• **TASK DIRECTIONS**:
Please give back word for word the lines of the material below between the line containing "- [x] [Prove" and the line containing "- [x] P164 theorem", inclusive.

• **RECORDS FOR THIS TASK**:
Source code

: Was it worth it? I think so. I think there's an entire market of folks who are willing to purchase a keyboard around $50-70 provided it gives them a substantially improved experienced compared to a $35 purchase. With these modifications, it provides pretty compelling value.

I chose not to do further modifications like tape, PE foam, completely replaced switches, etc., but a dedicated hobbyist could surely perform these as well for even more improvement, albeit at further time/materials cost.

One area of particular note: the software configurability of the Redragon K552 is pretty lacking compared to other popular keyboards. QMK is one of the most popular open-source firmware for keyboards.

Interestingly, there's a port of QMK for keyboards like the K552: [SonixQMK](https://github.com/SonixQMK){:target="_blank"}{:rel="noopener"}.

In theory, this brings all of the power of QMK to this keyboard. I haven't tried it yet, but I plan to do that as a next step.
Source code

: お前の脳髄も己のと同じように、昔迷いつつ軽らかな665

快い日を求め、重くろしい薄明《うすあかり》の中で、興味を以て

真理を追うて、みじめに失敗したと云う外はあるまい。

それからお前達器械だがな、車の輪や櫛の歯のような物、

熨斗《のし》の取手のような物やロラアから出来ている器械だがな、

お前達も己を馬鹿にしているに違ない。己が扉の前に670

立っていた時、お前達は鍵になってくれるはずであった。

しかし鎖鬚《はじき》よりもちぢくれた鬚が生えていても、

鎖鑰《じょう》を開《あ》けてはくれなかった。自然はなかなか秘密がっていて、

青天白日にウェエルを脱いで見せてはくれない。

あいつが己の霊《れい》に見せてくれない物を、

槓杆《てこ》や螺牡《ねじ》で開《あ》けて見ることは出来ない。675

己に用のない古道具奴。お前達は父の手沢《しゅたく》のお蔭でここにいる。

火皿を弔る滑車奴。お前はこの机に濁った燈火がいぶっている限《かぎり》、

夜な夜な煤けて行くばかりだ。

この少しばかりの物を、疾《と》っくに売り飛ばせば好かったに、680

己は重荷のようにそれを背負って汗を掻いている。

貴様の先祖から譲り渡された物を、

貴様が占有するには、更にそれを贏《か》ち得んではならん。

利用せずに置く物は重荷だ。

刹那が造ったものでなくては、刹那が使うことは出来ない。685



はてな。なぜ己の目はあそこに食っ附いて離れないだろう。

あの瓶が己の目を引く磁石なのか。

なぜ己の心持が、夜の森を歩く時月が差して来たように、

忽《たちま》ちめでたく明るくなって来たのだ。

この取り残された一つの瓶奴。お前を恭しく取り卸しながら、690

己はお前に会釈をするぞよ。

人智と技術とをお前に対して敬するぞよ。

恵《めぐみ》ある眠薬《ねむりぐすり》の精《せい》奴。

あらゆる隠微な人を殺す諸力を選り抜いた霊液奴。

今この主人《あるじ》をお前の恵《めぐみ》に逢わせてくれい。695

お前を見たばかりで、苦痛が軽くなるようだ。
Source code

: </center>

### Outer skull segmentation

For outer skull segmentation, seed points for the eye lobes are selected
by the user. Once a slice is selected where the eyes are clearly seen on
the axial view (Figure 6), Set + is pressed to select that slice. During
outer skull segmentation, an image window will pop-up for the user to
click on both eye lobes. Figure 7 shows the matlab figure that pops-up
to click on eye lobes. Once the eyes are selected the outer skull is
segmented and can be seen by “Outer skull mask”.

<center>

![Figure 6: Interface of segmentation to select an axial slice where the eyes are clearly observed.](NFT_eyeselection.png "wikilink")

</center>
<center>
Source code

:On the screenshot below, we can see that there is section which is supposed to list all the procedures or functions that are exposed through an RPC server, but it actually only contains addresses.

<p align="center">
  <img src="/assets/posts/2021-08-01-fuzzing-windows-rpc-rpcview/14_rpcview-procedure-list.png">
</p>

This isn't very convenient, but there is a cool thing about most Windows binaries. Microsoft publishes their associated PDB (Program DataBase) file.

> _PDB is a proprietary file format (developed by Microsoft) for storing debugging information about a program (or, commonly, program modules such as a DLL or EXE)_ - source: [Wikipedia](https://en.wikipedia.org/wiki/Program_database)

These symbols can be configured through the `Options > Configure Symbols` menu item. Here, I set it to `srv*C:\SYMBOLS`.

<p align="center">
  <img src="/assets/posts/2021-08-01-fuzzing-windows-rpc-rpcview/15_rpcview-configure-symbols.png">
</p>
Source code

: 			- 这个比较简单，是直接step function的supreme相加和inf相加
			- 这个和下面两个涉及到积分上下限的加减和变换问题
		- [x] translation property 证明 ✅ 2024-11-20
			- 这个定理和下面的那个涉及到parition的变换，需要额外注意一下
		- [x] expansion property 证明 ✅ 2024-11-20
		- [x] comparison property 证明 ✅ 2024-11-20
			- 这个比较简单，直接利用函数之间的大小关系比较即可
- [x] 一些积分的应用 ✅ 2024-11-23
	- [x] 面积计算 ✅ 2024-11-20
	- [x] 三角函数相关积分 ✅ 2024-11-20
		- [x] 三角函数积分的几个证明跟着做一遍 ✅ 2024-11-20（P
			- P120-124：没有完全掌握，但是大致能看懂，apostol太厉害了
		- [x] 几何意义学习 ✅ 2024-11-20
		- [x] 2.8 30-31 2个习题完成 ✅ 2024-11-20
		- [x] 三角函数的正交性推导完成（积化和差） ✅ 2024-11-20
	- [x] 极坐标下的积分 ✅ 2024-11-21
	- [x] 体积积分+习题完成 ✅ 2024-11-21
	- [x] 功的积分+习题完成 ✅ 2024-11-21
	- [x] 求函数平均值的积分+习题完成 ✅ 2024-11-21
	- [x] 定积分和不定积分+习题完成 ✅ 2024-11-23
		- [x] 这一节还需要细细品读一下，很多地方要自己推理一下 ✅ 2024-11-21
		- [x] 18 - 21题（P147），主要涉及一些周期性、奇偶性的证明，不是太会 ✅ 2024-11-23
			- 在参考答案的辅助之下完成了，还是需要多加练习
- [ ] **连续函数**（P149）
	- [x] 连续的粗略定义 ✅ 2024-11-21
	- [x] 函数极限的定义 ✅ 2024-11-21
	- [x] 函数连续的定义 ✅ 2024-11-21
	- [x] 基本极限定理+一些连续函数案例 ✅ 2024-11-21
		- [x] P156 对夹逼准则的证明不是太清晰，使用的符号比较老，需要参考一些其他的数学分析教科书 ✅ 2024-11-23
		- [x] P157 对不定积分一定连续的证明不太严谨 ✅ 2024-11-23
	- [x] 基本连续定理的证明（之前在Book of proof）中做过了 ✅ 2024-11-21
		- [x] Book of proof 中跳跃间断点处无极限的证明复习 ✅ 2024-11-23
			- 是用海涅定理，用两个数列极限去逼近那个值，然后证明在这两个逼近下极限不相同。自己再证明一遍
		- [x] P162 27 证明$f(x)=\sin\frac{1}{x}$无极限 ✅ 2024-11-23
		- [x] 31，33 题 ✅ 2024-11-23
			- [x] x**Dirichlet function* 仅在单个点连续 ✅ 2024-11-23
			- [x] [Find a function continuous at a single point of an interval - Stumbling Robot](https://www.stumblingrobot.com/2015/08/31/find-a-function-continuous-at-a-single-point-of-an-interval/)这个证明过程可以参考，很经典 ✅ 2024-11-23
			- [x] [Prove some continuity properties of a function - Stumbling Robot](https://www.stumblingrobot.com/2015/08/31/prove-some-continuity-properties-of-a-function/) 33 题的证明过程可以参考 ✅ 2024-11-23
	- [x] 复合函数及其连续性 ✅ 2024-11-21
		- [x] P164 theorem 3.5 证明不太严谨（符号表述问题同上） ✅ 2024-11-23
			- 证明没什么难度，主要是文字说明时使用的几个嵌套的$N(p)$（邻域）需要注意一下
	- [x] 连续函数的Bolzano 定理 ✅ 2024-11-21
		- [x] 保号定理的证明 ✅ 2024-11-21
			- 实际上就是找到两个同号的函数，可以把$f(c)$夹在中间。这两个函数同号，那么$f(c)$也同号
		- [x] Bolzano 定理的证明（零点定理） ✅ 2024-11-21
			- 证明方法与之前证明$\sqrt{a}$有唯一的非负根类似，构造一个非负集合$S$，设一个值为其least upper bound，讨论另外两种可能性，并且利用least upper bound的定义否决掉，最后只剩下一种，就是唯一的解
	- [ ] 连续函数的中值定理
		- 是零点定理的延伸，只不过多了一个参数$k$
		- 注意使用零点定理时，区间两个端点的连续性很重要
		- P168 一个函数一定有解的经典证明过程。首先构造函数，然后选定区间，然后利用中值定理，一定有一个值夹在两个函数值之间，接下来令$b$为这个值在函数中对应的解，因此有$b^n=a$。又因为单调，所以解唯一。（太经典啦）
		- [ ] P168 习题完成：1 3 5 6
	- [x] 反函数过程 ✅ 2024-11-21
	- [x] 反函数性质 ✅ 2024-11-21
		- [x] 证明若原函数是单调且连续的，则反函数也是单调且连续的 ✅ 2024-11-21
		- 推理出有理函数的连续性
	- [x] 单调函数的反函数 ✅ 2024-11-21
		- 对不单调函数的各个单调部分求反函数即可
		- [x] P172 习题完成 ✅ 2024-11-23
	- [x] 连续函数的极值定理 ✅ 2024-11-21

• **RESPONSE**:
			- [x] [Prove some continuity properties of a function - Stumbling Robot](https://www.stumblingrobot.com/2015/08/31/prove-some-continuity-properties-of-a-function/) 33 题的证明过程可以参考 ✅ 2024-11-23
	- [x] 复合函数及其连续性 ✅ 2024-11-21
		- [x] P164 theorem 3.5 证明不太严谨（符号表述问题同上） ✅ 2024-11-23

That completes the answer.